In the entries below, change every "OB BUREAU" to "OB NEWS DESK" and reproduce all other lines unchanged. Leave the pictures out of your output.

-*-

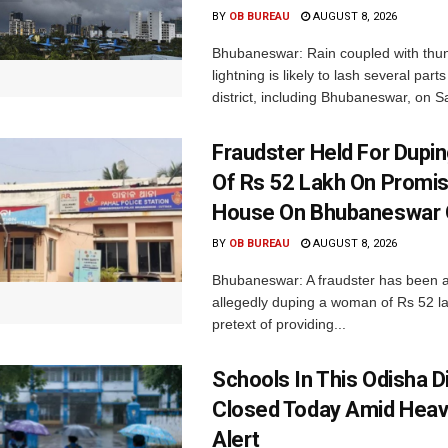
BY
OB BUREAU
AUGUST 8, 2026
Bhubaneswar: Rain coupled with thu
lightning is likely to lash several par
district, including Bhubaneswar, on Sa
Fraudster Held For Dup
Of Rs 52 Lakh On Promi
House On Bhubaneswar O
BY
OB BUREAU
AUGUST 8, 2026
Bhubaneswar: A fraudster has been a
allegedly duping a woman of Rs 52 l
pretext of providing...
Schools In This Odisha Di
Closed Today Amid Heav
Alert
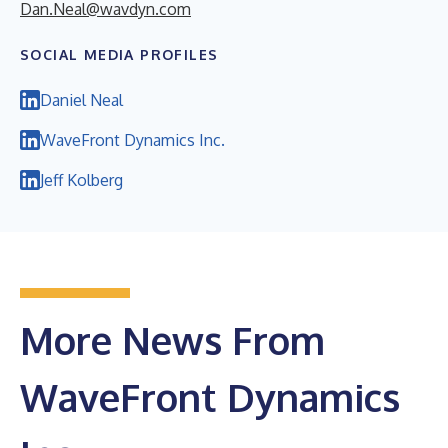
Dan.Neal@wavdyn.com
SOCIAL MEDIA PROFILES
Daniel Neal
WaveFront Dynamics Inc.
Jeff Kolberg
More News From
WaveFront Dynamics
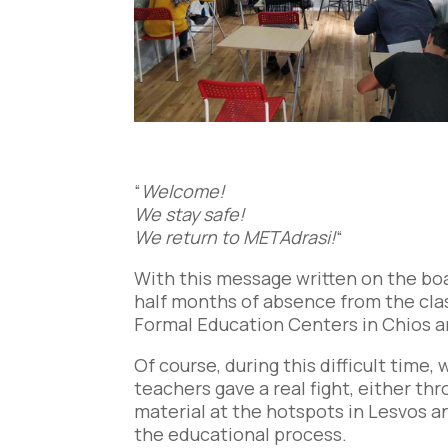
“
Welcome!
We stay safe!
We return to METAdrasi!
“
With this message written on the bo
half months of absence from the clas
Formal Education Centers in Chios an
Of course, during this difficult time
teachers gave a real fight, either th
material at the hotspots in Lesvos an
the educational process.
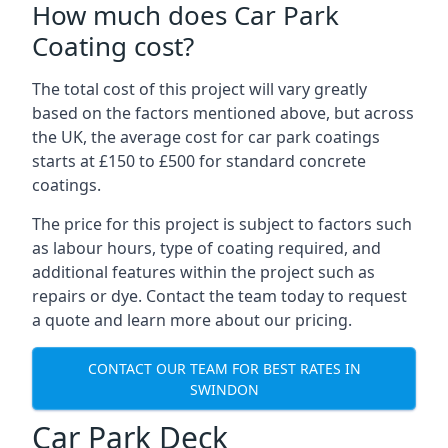
How much does Car Park
Coating cost?
The total cost of this project will vary greatly
based on the factors mentioned above, but across
the UK, the average cost for car park coatings
starts at £150 to £500 for standard concrete
coatings.
The price for this project is subject to factors such
as labour hours, type of coating required, and
additional features within the project such as
repairs or dye. Contact the team today to request
a quote and learn more about our pricing.
CONTACT OUR TEAM FOR BEST RATES IN
SWINDON
Car Park Deck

-*-

=== REPLY TO THE TASK ===
BY
OB NEWS DESK
AUGUST 8, 2026
Bhubaneswar: Rain coupled with thu
lightning is likely to lash several par
district, including Bhubaneswar, on Sa
Fraudster Held For Dup
Of Rs 52 Lakh On Promi
House On Bhubaneswar O
BY
OB NEWS DESK
AUGUST 8, 2026
Bhubaneswar: A fraudster has been a
allegedly duping a woman of Rs 52 l
pretext of providing...
Schools In This Odisha Di
Closed Today Amid Heav
Alert
Dan.Neal@wavdyn.com
SOCIAL MEDIA PROFILES
Daniel Neal
WaveFront Dynamics Inc.
Jeff Kolberg
More News From
WaveFront Dynamics
“
Welcome!
We stay safe!
We return to METAdrasi!
“
With this message written on the bo
half months of absence from the clas
Formal Education Centers in Chios an
Of course, during this difficult time
teachers gave a real fight, either th
material at the hotspots in Lesvos an
the educational process.
How much does Car Park
Coating cost?
The total cost of this project will vary greatly
based on the factors mentioned above, but across
the UK, the average cost for car park coatings
starts at £150 to £500 for standard concrete
coatings.
The price for this project is subject to factors such
as labour hours, type of coating required, and
additional features within the project such as
repairs or dye. Contact the team today to request
a quote and learn more about our pricing.
CONTACT OUR TEAM FOR BEST RATES IN
SWINDON
Car Park Deck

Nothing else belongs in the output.